Ralph Moore Autoglass - Workshop Profile
The happy face of Ralph Moore has beamed from an ad in Unique Cars magazine for decades. Now it's Ralph's kids who are taking the business into the future
Ralph Moore Glass
I felt like a real dickhead when I rang Ralph Moore Autoglass recently and asked if I could speak to Ralph…?
"Ah, Ralph passed away on New Year’s Eve," was the polite reply.
Oh.
Thankfully, unlike some specialist, niche or one-man-band companies that tragically seem to perish with their founders, Ralph Moore Auto Glass is moving ahead at full-throttle thanks to Ralph’s daughters Adriana (the manager) and Leonie and his son Victor.
Ralph Moore Autoglass’s honeycomb brick workshop – designed and built, brick by brick, by Ralph in the 1960s – is three minutes from Sydney airport. It’s in the once-mighty industrial suburb of Mascot, an area now dominated by tackily-coloured home units. There is plenty happening the day we visit: Adriana points us toward the coffee and apologises for her busy-ness as she darts between tasks – paperwork, phones, packing up tools – with such briskness that she almost trails tyre smoke!
As well as looking after classic and vintage cars, the company caters for specialist and low-volume automotive glass supply and installation requirements so having a near-new Land Rover Evoque, here for the replacement of its immense skylight sunroof – a tricky, big-buck storm damage insurance claim – and a Jap-import Toyota Espacia/Tarago eight-seater parked in the driveway waiting for a windscreen is all in a ‘normal’ day’s work here.
"The Jap import stuff can be confusing," explains Adriana, nodding toward the Toyota as she scrunches up some plastic wrapping the Land Rover roof arrived in. "Some of them have tinting and integral radio aerials. So we need to know the difference and get the right screens… Sometimes it’s an educated guess!
You break it - the Ralph Moore team replaces it
"Much of our business is late-model stuff but we’ve become the ‘go-to’ company for classic car glass," Adriana continues. I nod, confirming classic is why Beano and I are here today. She smiles proudly. "All that, and that, and that..." she says, pointing toward the back-half of the workshop, "…that’s all American and European stuff. Most of our stock is pre 1980."
Closer to the front of the workshop, hand-written labels such as XA-XB-XC FRONT and STUDEBAKER alert us to racks and crates of old glass – to be used as templates for manufacturing replacement glass – and the racks of the resulting neatly-labelled new screens stretch from the floor to the two-storey building’s high ceiling.
Where there is much glass there must also be weatherstrips. Plenty of them
That’s great for Australian classic car enthusiasts because when you need a screen or window glass for a classic car, you need it… There’s usually no bodging or borrowing from something or someone else!

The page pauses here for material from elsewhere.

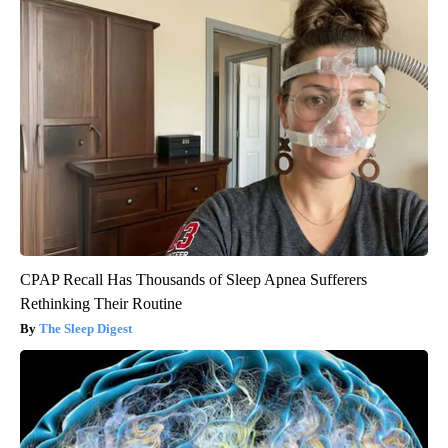
CPAP Recall Has Thousands of Sleep Apnea Sufferers
Rethinking Their Routine
The Sleep Digest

Much of the glass Ralph himself supplied was made in Australia but since the closure of Pilkington in Geelong (eight years ago) and more recently Protector Glass Industries (Brisbane) and Australian Autoglass (Sydney) most windscreens are imported. The Moores make a selection from individual suppliers (in China, Vietnam, Europe and USA) to best suit each order. Not all overseas aftermarket manufacturers carry the full range of glass and different sales numbers and volumes have a bearing on cost and supply time-frames and supplier choice.

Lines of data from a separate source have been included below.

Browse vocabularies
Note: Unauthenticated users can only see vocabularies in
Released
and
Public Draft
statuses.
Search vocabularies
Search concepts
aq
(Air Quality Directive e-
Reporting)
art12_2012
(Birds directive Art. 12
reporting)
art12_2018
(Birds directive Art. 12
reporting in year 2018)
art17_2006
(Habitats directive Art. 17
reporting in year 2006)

An old-school artefact in a modern business - what's not to love?
For instance, the company sells far more 1960s Mustang screens than the 1978 VW Karmann Beetle Cabriolet screen I bought here two years ago. Sometimes – as many classic car owners understand – there’s a wait for a particular model of screen (my VW one was a special order – but being for a restoration I didn’t need it immediately). However with around 5000 screens in stock, many classic car screens can be supplied immediately.
Rare items and custom glass can be made to a template
With the three Moore kids’ continuing dedication and enthusiasm even after the sad loss of their dad, that’s set to continue for a very long time. Well done guys.